Unsurprisingly, guitars are still the major force behind Fang Island. ‘Asunder’ gathers its central riff like a tsunami before crashing into a glorious final section of distortion and unironic handclaps (which, by the sounds of it, the band are trying to single-handedly reclaim, one clap at a time). Two chatting guitars spit licks at each other at the start of anthemic stomper ‘Never Understand’, a six-string conversation that lurches into a good-natured shouting match as the riffs begin to wrap themselves around each other.

As before, the vocals are few and far between, the lyrics nonessential. The layered voices on Major instead become another spark in the firework display. It’s Fang Island’s musicianship and control that allows them to eschew regular vocals without losing their grip on the chaotic swirl. The guitars of Chris Georges and Jason Bartell provide the perfect replacement for words as their riffs speak to each other, and the listener, with their own extensive vocabulary. Except here it’s less ‘While My Guitar Gently Weeps’ and more ‘While My Guitar Gleefully Slaps You In The Chops With A Bucket Of Happy Juice’.

Although Major is chiefly a continuation of Fang Island’s usual M.O., some subtle experimentation expands the range of influences getting sucked into the whirlwind. ‘Dooney Rock’ touches on Irish folk and Appalachian bluegrass to create a dizzying jig that’s amplified with cheery heavy metal shredding and, yes, more unironic handclaps.
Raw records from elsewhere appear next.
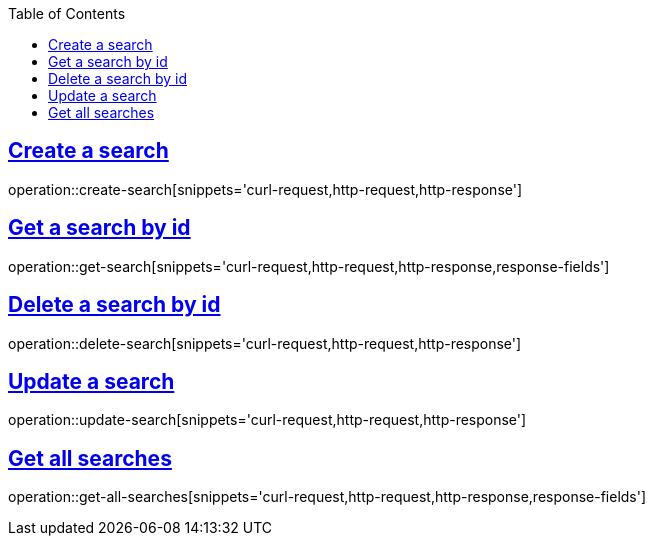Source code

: :docinfo:
:doctype: book
:icons: font
:source-highlighter: highlightjs
:highlightjs-theme: googlecode
:toc: left
:sectlinks:
:linkattrs:
:hide-uri-scheme:

== Create a search

operation::create-search[snippets='curl-request,http-request,http-response']

== Get a search by id

operation::get-search[snippets='curl-request,http-request,http-response,response-fields']

== Delete a search by id

operation::delete-search[snippets='curl-request,http-request,http-response']

== Update a search

operation::update-search[snippets='curl-request,http-request,http-response']

== Get all searches

operation::get-all-searches[snippets='curl-request,http-request,http-response,response-fields']
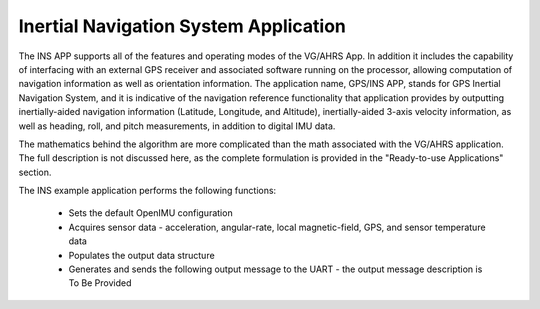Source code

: ***************************************
Inertial Navigation System Application
***************************************

.. contents:: Contents
    :local:

.. sectionauthor:: Joseph S Motyka <jmotyka at aceinna.com>


The INS APP supports all of the features and operating modes of the
VG/AHRS App.  In addition it includes the capability of interfacing
with an external GPS receiver and associated software running on the
processor, allowing computation of navigation information as well as
orientation information. The application name, GPS/INS APP, stands for GPS Inertial
Navigation System, and it is indicative of the navigation reference
functionality that application provides by outputting inertially-aided
navigation information (Latitude, Longitude, and Altitude),
inertially-aided 3-axis velocity information, as well as heading, roll,
and pitch measurements, in addition to digital IMU data.

The mathematics behind the algorithm are more complicated than the math associated with
the VG/AHRS application.  The full description is not discussed here, as the
complete formulation is provided in the "Ready-to-use Applications" section.

The INS example application performs the following functions:

    * Sets the default OpenIMU configuration
    * Acquires sensor data  - acceleration, angular-rate, local magnetic-field, GPS, and sensor temperature data
    * Populates the output data structure
    * Generates and sends the following output message to the UART - the output message description is To Be Provided
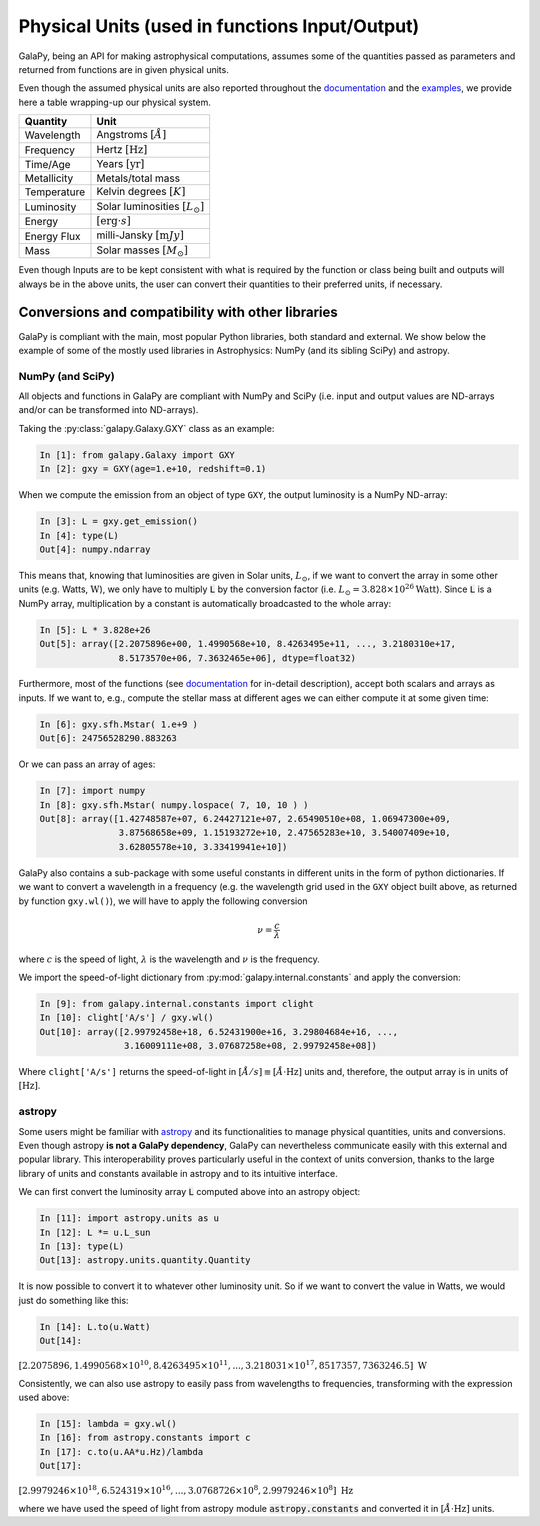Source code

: .. _physical_units:

Physical Units (used in functions Input/Output)
===============================================

GalaPy, being an API for making astrophysical computations, assumes some of the quantities passed as parameters and returned from functions are in given physical units.

Even though the assumed physical units are also reported throughout the `documentation`_ and the `examples`_, we provide here a table wrapping-up our physical system.

+-----------------+--------------------------------------------+
| **Quantity**    | **Unit**                                   |
+=================+============================================+
| Wavelength      | Angstroms :math:`[\mathring{A}]`           |
+-----------------+--------------------------------------------+
| Frequency       | Hertz :math:`[\text{Hz}]`                  |
+-----------------+--------------------------------------------+
| Time/Age        | Years :math:`[\text{yr}]`                  |
+-----------------+--------------------------------------------+
| Metallicity     | Metals/total mass                          |
+-----------------+--------------------------------------------+
| Temperature     | Kelvin degrees :math:`[K]`                 |
+-----------------+--------------------------------------------+
| Luminosity      | Solar luminosities :math:`[L_\odot]`       |
+-----------------+--------------------------------------------+
| Energy          | :math:`[\text{erg}\cdot s]`                |
+-----------------+--------------------------------------------+
| Energy Flux     | milli-Jansky :math:`[\text{m}Jy]`          |
+-----------------+--------------------------------------------+
| Mass            | Solar masses :math:`[M_\odot]`             |
+-----------------+--------------------------------------------+

Even though Inputs are to be kept consistent with what is required by the function or class being built and outputs will always be in the above units, the user can convert their quantities to their preferred units, if necessary.

Conversions and compatibility with other libraries
^^^^^^^^^^^^^^^^^^^^^^^^^^^^^^^^^^^^^^^^^^^^^^^^^^

GalaPy is compliant with the main, most popular Python libraries, both standard and external.
We show below the example of some of the mostly used libraries in Astrophysics: NumPy (and its sibling SciPy) and astropy.

NumPy (and SciPy)
-----------------

All objects and functions in GalaPy are compliant with NumPy and SciPy (i.e. input and output values are ND-arrays and/or can be transformed into ND-arrays).

Taking the :py:class:`galapy.Galaxy.GXY` class as an example:

.. code:: ipython

   In [1]: from galapy.Galaxy import GXY
   In [2]: gxy = GXY(age=1.e+10, redshift=0.1)

When we compute the emission from an object of type ``GXY``, the output luminosity is a NumPy ND-array:

.. code:: ipython

   In [3]: L = gxy.get_emission()
   In [4]: type(L)
   Out[4]: numpy.ndarray

This means that, knowing that luminosities are given in Solar units, :math:`L_\odot`, if we want to convert the array in some other units (e.g. Watts, :math:`\text{W}`),
we only have to multiply :code:`L` by the conversion factor (i.e. :math:`L_\odot = 3.828\times10^{26} \text{Watt}`).
Since :code:`L` is a NumPy array, multiplication by a constant is automatically broadcasted to the whole array:

.. code:: ipython

   In [5]: L * 3.828e+26
   Out[5]: array([2.2075896e+00, 1.4990568e+10, 8.4263495e+11, ..., 3.2180310e+17,
	          8.5173570e+06, 7.3632465e+06], dtype=float32)

Furthermore, most of the functions (see `documentation`_ for in-detail description), accept both scalars and arrays as inputs.
If we want to, e.g., compute the stellar mass at different ages we can either compute it at some given time:

.. code:: ipython

   In [6]: gxy.sfh.Mstar( 1.e+9 )
   Out[6]: 24756528290.883263

Or we can pass an array of ages:

.. code:: ipython

   In [7]: import numpy
   In [8]: gxy.sfh.Mstar( numpy.lospace( 7, 10, 10 ) )
   Out[8]: array([1.42748587e+07, 6.24427121e+07, 2.65490510e+08, 1.06947300e+09,
                  3.87568658e+09, 1.15193272e+10, 2.47565283e+10, 3.54007409e+10,
                  3.62805578e+10, 3.33419941e+10])

GalaPy also contains a sub-package with some useful constants in different units in the form of python dictionaries.
If we want to convert a wavelength in a frequency (e.g. the wavelength grid used in the ``GXY`` object built above, as returned by function ``gxy.wl()``), we will have to apply the following conversion

.. math::

   \nu = \dfrac{c}{\lambda}

where :math:`c` is the speed of light, :math:`\lambda` is the wavelength and :math:`\nu` is the frequency.

We import the speed-of-light dictionary from :py:mod:`galapy.internal.constants` and apply the conversion:

.. code:: ipython

   In [9]: from galapy.internal.constants import clight
   In [10]: clight['A/s'] / gxy.wl()
   Out[10]: array([2.99792458e+18, 6.52431900e+16, 3.29804684e+16, ...,
                   3.16009111e+08, 3.07687258e+08, 2.99792458e+08])

Where ``clight['A/s']`` returns the speed-of-light in :math:`[\mathring{A}/s] \equiv [\mathring{A}\cdot\text{Hz}]` units and, therefore, the output array is in units of :math:`[\text{Hz}]`.

astropy
-------

Some users might be familiar with `astropy`_ and its functionalities to manage physical quantities, units and conversions.
Even though astropy **is not a GalaPy dependency**, GalaPy can nevertheless communicate easily with this external and popular library.
This interoperability proves particularly useful in the context of units conversion, thanks to the large library of units and constants available in astropy and to its intuitive interface.

We can first convert the luminosity array :code:`L` computed above into an astropy object:
		  
.. code:: ipython

   In [11]: import astropy.units as u
   In [12]: L *= u.L_sun
   In [13]: type(L)
   Out[13]: astropy.units.quantity.Quantity

It is now possible to convert it to whatever other luminosity unit. So if we want to convert the value in Watts, we would just do something like this:

.. code:: ipython

   In [14]: L.to(u.Watt)
   Out[14]:

:math:`[2.2075896, 1.4990568\times10^{10}, 8.4263495\times10^{11}, ..., 3.218031\times10^{17}, 8517357, 7363246.5]\ \text{W}`

Consistently, we can also use astropy to easily pass from wavelengths to frequencies, transforming with the expression used above:

.. code:: ipython

   In [15]: lambda = gxy.wl()
   In [16]: from astropy.constants import c
   In [17]: c.to(u.AA*u.Hz)/lambda
   Out[17]:

:math:`[2.9979246\times10^{18}, 6.524319\times10^{16}, ..., 3.0768726\times10^8, 2.9979246\times10^8]\ \text{Hz}`

where we have used the speed of light from astropy module :code:`astropy.constants` and converted it in :math:`[\mathring{A}\cdot\text{Hz}]` units.
   
.. _documentation: ...
.. _examples: ...
.. _astropy: https://docs.astropy.org/en/stable/index.html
It’s the song the working class passengers would have danced to in the bowels of the Titanic, if Van Halen happened to have been on board at the time. The album is even bookended by two songs led by a piano, of all things, but while the jerking keys on ‘Victorinian’ and ‘Kindergarten’ add a completely new texture to the Fang Island sound, they’re percussive enough to be a good fit. They also give us the chance to actually hear some lyrics, with ‘Kindergarten’ in particular shedding some light on the band’s unaffected, instinctive approach: “All I know/I learned in/Kindergarten”.
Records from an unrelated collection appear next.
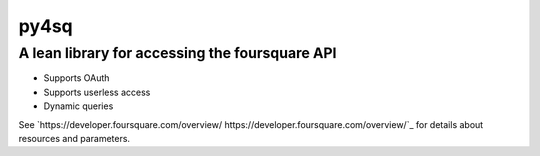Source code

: =====
py4sq
=====

__________________________________________________
A lean library for accessing the foursquare API
__________________________________________________

* Supports OAuth
* Supports userless access
* Dynamic queries

See `https://developer.foursquare.com/overview/ https://developer.foursquare.com/overview/`_ for 
details about resources and parameters.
Along with the likes of Andrew W.K., Fang Island provide a valuable public service to the world of rock. They go against the grain to write songs that aim for the heart and hips rather than the head, songs that invite you to stop thinking and start jumping around to overblown guitar solos that echo the wide-stanced epicosity of Guns N’ Roses, the pomp and posturing replaced by a moon-faced delight that seems to revel in the world’s sunshine and awesomeness. And if that recommendation isn’t enough, we could just go back to “everyone high-fiving everyone”. It’s probably a better description anyway.